Nel 2012, secondo uno studio dell’Associazione italiana celiachia, il mercato del senza glutine in Italia si aggirava intorno a 237 milioni di euro registrando un aumento del 6,4 per cento rispetto all’anno precedente. Il giro d’affari delle farmacie supera il 74 per cento di questa somma, ossia 176 milioni, mentre il restante 25,7 per cento appartiene alla grande distribuzione. Grazie al decreto Veronesi del 2001, le Regioni hanno la facoltà di allargare la spendibilità dei buoni anche alla grande distribuzione. Ma in più di un decennio, solo 11 hanno deciso di aprire alla grande distribuzione e a parte qualche eccezione come Emilia Romagna e Toscana, dove questo è avvenuto sono ancora pochissimi i supermercati dove è possibile spendere il buono.

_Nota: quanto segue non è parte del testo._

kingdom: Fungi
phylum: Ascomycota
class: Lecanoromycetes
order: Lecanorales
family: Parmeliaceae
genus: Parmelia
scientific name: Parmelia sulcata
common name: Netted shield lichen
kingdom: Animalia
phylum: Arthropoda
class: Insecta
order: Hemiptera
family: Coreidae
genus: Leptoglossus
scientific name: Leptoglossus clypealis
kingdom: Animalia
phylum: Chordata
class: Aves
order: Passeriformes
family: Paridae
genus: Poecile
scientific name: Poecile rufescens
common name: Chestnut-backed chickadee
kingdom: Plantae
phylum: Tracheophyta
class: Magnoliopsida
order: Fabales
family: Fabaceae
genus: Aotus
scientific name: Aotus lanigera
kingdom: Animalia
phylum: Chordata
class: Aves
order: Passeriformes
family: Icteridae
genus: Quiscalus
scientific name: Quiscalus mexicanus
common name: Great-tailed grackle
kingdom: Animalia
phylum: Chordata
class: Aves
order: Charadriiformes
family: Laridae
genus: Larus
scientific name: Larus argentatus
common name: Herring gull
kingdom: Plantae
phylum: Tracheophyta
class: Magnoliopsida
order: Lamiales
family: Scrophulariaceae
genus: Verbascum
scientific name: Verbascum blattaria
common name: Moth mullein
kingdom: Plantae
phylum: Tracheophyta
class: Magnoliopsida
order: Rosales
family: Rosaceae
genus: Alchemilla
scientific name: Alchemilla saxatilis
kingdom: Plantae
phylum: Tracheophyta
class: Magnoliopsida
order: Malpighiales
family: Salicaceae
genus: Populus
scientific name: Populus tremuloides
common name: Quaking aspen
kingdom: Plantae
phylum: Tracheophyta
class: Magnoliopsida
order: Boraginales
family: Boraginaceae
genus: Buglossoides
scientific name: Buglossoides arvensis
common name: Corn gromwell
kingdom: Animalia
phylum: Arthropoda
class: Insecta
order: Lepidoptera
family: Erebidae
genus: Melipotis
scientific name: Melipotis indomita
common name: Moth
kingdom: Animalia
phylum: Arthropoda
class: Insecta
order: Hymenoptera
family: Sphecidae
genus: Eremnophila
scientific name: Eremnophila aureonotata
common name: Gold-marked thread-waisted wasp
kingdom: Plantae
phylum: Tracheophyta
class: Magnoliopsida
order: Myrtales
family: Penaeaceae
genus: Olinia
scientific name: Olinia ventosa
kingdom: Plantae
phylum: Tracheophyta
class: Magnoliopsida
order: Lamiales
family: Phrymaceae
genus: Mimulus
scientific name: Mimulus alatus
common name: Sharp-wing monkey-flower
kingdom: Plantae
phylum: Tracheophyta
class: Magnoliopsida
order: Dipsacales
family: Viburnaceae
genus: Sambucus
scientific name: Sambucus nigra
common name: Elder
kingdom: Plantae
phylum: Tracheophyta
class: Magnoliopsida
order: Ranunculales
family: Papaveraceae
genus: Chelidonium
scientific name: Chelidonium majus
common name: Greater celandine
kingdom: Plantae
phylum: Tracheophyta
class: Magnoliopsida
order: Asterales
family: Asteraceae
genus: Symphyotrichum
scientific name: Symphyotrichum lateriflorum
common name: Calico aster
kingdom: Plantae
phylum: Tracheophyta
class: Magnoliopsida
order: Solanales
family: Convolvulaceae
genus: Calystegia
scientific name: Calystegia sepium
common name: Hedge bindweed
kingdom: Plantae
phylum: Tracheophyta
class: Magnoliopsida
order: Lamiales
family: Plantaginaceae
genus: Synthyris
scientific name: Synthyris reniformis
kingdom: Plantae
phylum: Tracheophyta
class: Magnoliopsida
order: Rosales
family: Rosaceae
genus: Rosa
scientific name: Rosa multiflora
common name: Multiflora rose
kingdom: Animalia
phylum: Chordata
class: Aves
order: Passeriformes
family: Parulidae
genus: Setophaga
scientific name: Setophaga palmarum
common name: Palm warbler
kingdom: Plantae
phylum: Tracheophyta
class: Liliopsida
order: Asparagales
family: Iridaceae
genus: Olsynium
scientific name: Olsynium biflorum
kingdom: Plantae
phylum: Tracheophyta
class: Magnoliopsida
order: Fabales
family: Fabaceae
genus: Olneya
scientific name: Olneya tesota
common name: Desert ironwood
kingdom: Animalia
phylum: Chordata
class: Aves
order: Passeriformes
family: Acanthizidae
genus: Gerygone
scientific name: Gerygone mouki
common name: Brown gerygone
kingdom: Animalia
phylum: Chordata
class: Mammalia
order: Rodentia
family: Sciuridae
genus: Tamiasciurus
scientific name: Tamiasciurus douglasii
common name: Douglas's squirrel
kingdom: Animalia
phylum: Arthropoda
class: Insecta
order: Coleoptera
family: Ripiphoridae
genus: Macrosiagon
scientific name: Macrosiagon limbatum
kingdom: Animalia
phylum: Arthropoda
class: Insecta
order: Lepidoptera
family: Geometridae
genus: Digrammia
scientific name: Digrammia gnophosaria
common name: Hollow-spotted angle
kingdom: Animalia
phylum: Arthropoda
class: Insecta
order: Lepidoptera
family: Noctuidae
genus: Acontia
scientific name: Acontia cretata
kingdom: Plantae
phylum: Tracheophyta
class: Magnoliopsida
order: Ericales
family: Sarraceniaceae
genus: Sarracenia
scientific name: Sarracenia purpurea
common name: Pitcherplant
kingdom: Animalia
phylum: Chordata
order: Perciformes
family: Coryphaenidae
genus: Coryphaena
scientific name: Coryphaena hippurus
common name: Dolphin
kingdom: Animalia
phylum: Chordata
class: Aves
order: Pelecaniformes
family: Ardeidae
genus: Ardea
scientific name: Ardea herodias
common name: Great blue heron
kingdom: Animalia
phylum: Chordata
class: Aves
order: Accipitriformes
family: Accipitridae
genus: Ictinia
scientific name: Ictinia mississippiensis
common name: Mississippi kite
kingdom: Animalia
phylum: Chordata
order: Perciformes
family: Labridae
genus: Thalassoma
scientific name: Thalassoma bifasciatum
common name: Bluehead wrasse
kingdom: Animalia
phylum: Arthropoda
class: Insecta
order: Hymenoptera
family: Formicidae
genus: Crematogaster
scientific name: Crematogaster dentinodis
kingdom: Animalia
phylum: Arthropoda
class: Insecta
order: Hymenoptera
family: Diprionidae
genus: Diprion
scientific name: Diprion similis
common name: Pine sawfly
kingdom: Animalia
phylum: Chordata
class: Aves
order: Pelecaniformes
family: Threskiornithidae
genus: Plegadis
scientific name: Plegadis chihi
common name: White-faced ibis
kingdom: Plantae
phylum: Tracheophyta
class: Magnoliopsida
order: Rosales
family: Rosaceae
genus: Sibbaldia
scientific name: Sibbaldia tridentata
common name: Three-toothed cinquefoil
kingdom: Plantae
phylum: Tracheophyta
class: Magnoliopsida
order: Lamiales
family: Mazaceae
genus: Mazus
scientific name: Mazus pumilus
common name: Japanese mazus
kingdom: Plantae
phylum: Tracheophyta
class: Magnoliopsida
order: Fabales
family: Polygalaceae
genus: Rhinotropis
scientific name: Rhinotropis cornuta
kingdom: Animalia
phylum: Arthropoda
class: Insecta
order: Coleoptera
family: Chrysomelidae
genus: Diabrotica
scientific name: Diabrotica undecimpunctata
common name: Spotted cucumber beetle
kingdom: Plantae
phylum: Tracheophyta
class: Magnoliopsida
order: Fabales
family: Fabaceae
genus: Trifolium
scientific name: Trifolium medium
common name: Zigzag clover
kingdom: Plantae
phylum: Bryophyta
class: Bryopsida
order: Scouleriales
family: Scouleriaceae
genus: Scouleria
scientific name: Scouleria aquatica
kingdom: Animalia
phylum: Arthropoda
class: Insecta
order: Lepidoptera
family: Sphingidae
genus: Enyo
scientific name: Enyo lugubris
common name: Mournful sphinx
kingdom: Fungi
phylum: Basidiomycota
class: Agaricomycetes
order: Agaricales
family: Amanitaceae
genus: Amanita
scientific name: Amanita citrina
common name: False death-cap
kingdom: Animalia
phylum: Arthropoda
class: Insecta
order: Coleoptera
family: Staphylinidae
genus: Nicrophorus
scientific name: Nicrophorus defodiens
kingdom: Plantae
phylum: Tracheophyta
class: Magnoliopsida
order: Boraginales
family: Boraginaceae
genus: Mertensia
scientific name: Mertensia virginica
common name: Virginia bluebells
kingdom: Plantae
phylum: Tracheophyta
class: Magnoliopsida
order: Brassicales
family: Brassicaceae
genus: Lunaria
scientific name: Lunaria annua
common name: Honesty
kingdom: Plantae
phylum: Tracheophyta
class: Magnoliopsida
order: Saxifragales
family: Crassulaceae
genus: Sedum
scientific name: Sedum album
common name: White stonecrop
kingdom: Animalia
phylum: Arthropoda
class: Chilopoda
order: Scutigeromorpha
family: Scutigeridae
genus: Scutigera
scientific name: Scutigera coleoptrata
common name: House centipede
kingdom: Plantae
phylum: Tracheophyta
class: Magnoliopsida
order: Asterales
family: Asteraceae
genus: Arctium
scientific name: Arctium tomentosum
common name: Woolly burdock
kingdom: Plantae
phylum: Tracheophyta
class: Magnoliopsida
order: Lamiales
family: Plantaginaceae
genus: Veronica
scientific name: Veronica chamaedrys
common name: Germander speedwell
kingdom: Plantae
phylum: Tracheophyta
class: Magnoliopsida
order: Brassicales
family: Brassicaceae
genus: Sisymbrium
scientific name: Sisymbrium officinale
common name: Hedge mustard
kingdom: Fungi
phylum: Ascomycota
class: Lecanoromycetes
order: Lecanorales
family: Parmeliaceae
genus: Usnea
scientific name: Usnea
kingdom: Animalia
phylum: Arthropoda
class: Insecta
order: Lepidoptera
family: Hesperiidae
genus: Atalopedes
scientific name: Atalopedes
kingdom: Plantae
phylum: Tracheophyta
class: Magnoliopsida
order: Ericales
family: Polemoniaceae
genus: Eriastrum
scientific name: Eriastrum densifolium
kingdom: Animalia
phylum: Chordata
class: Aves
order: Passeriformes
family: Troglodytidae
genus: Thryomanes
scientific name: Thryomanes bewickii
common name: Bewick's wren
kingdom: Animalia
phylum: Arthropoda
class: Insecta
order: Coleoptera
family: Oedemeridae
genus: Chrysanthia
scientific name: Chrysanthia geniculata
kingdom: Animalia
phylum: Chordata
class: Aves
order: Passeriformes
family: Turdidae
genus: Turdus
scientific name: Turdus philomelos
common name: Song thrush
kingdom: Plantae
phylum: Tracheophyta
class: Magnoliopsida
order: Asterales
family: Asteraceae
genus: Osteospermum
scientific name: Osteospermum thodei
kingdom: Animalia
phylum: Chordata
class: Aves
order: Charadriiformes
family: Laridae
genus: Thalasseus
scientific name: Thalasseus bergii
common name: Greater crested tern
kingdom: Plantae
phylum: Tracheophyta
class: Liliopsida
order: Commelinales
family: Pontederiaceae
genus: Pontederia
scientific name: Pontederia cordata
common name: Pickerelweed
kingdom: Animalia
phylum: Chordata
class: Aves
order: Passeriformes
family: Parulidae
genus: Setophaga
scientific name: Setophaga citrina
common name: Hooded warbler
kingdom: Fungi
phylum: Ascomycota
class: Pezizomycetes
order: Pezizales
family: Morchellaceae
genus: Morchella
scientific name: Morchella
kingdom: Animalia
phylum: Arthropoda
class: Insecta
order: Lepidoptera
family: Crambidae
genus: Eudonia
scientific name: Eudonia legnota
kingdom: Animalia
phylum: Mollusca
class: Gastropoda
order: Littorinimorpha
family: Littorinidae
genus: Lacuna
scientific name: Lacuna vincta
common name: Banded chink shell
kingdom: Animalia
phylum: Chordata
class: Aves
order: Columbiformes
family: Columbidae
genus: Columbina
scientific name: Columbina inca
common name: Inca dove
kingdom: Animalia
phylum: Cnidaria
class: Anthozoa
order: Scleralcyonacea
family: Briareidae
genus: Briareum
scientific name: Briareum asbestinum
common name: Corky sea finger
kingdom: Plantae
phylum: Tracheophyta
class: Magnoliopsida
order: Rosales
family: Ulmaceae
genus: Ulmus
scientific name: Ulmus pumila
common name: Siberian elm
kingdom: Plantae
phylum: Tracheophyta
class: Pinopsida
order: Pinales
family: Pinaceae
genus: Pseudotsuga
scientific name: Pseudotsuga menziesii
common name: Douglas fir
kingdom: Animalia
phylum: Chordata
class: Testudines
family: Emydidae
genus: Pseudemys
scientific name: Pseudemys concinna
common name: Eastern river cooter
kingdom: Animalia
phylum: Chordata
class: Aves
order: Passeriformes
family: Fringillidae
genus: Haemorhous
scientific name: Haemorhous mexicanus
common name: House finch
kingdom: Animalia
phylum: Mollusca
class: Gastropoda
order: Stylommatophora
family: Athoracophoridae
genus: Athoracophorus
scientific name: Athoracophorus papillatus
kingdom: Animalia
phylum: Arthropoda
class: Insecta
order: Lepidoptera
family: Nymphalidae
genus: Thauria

Alessandro, proprietario di una catena di negozi specializzati nel senza glutine e blogger di rilievo nel settore del ha le idee chiare: “La grande distribuzione non ha l’interesse a rendere mutuabili i suoi prodotti senza glutine sia a causa dei costi e dei ritardi nei rimborsi, sia per la finalità che si propongono. Mentre al farmacista interessa attirare il celiaco, alle grandi catene interessa dare un servizio in più al malato offrendogli prodotti per celiaci e attirando di conseguenza anche il resto dei familiari”.
Una battaglia quella tra grande distribuzione e farmacie che molte ditte aggirano diversificando la produzione in base ai canali di distribuzione. Con una confezione diversa e un prezzo spesso inferiore, i grandi marchi ampliano il loro mercato anche nei supermercati. Secondo uno studio dell’ Osservatorio sulla qualità della vita della celiachia, la differenza di prezzo per l’acquisto dello stesso paniere di 12 prodotti nei due canali di distribuzione è in media di 20 euro. Una famiglia spende per gli stessi prodotti 39,53 euro nei supermercati e 60,25 nelle farmacie.